* **WHAT THIS TASK INVOLVES**
Copy the text about Amalya Lyle Kearse from "Amalya Lyle Kearse" up to and including "world-class bridge player.", changing "world-class" to "champion".
SELECTED TEXT START
Amalya Lyle Kearse (born June 11, 1937) is a senior United States circuit judge of the United States Court of Appeals for the Second Circuit and a world-class bridge player.

Education and legal career

Kearse was born in Vauxhall, New Jersey. Her parents were physician Myra Lyle Smith Kearse of Lynchburg, Virginia, and postmaster Robert Freeman Kearse; her maternal grandparents were schoolteachers Clara Roberta Alexander Smith and Theodore Parker Smith. She attended Columbia High School in Maplewood, New Jersey. A philosophy major and 1959 graduate of Wellesley College with a Bachelor of Arts degree, she was the only black woman in her law school class at the University of Michigan Law School. She was an editor of the law review and graduated with a Juris Doctor cum laude in 1962. She entered private practice in New York City and rose to become a partner in the respected Wall Street firm of Hughes Hubbard & Reed. She was an adjunct lecturer at New York University Law School from 1968 to 1969.

Federal judicial service

Kearse was nominated by President Jimmy Carter on May 3, 1979, to the United States Court of Appeals for the Second Circuit, to a new seat authorized by 92 Stat. 1629. She was confirmed by the United States Senate on June 19, 1979, and received her commission on June 21, 1979. At the time, she was the first woman and only the second black person (after Thurgood Marshall) on the court. She assumed senior status on June 11, 2002.
SELECTED TEXT END
DATA LISTING START
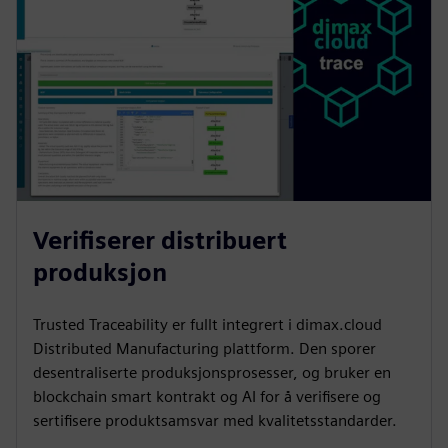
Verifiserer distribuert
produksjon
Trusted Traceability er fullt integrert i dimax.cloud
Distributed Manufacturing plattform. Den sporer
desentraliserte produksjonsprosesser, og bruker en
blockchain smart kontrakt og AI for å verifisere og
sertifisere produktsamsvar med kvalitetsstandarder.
DATA LISTING END
DATA LISTING START
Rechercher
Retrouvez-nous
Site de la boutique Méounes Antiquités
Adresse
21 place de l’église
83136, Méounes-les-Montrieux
DATA LISTING END
DATA LISTING START
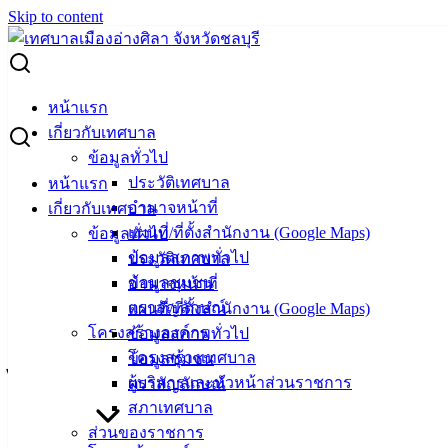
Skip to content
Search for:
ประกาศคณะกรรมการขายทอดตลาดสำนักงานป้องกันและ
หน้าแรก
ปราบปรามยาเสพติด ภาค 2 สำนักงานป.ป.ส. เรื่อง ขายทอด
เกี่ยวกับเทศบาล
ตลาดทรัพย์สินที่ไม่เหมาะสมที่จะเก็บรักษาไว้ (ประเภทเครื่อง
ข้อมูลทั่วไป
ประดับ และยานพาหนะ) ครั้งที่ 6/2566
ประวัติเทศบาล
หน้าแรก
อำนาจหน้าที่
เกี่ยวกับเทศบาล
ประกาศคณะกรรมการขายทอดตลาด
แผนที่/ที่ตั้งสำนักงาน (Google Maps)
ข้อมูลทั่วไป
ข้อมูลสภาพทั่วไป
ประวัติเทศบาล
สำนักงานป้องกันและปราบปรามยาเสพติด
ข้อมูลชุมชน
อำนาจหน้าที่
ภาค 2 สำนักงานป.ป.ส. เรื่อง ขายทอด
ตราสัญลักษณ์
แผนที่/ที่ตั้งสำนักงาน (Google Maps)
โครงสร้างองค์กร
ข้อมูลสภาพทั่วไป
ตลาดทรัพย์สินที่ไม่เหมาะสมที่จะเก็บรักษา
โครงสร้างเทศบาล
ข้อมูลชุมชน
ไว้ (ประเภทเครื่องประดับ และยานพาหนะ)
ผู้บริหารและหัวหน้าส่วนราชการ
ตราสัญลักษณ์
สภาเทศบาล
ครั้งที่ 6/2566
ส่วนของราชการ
DATA LISTING END
* **WRITTEN ANSWER**
Amalya Lyle Kearse (born June 11, 1937) is a senior United States circuit judge of the United States Court of Appeals for the Second Circuit and a champion bridge player.